Profound hyperglycemia in knockout mutant mice identifies novel function for POU4F2/Brn-3b in regulating metabolic processes.

The POU4F2/Brn-3b transcription factor has been identified as a potentially novel regulator of key metabolic processes. Loss of this protein in Brn-3b knockout (KO) mice causes profound hyperglycemia and insulin resistance (IR), normally associated with type 2 diabetes (T2D), whereas Brn-3b is reduced in tissues taken from obese mice fed on high-fat diets (HFD), which also develop hyperglycemia and IR. Furthermore, studies in C2C12 myocytes show that Brn-3b mRNA and proteins are induced by glucose but inhibited by insulin, suggesting that this protein is itself highly regulated in responsive cells.

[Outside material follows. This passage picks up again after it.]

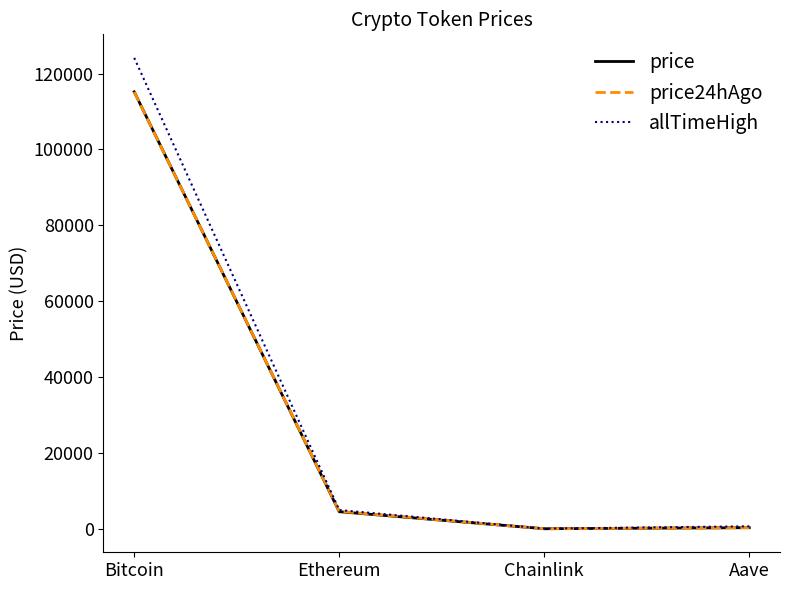

What is the total value across all series at Aave?

1267.3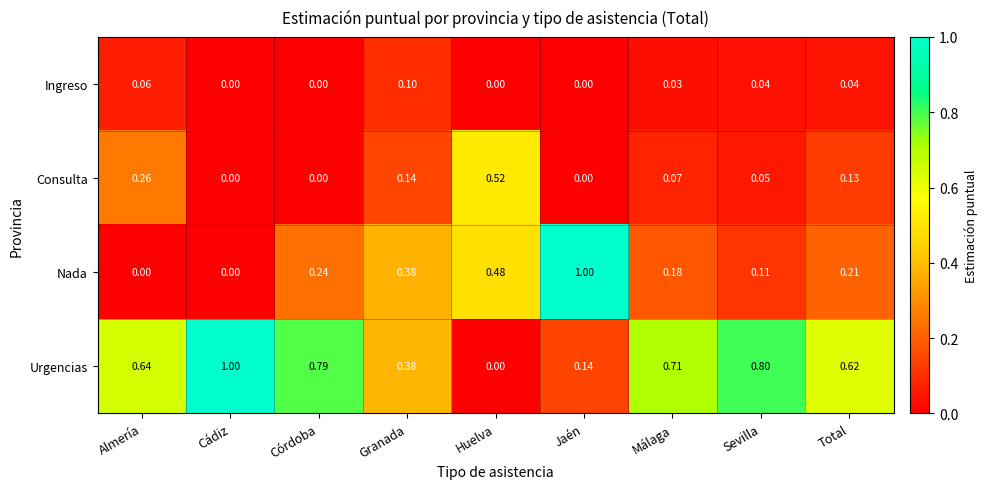

Rank the series by their average value, from lowest to highest.

Ingreso, Consulta, Nada, Urgencias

Analysis of differential gene expression in skeletal muscle from Brn-3b KO mice showed changes in genes that are implicated in T2D such as increased glycogen synthase kinase-3β and reduced GLUT4 glucose transporter. The GLUT4 gene promoter contains multiple Brn-3b binding sites and is directly transactivated by this transcription factor in cotransfection assays, whereas chromatin immunoprecipitation assays confirm that Brn-3b binds to this promoter in vivo. In addition, correlation between GLUT4 and Brn-3b in KO tissues or in C2C12 cells strongly supports a close association between Brn-3b levels and GLUT4 expression. Since Brn-3b is regulated by metabolites and insulin, this may provide a mechanism for controlling key genes that are required for normal metabolic processes in insulin-responsive tissues and its loss may contribute to abnormal glucose uptake.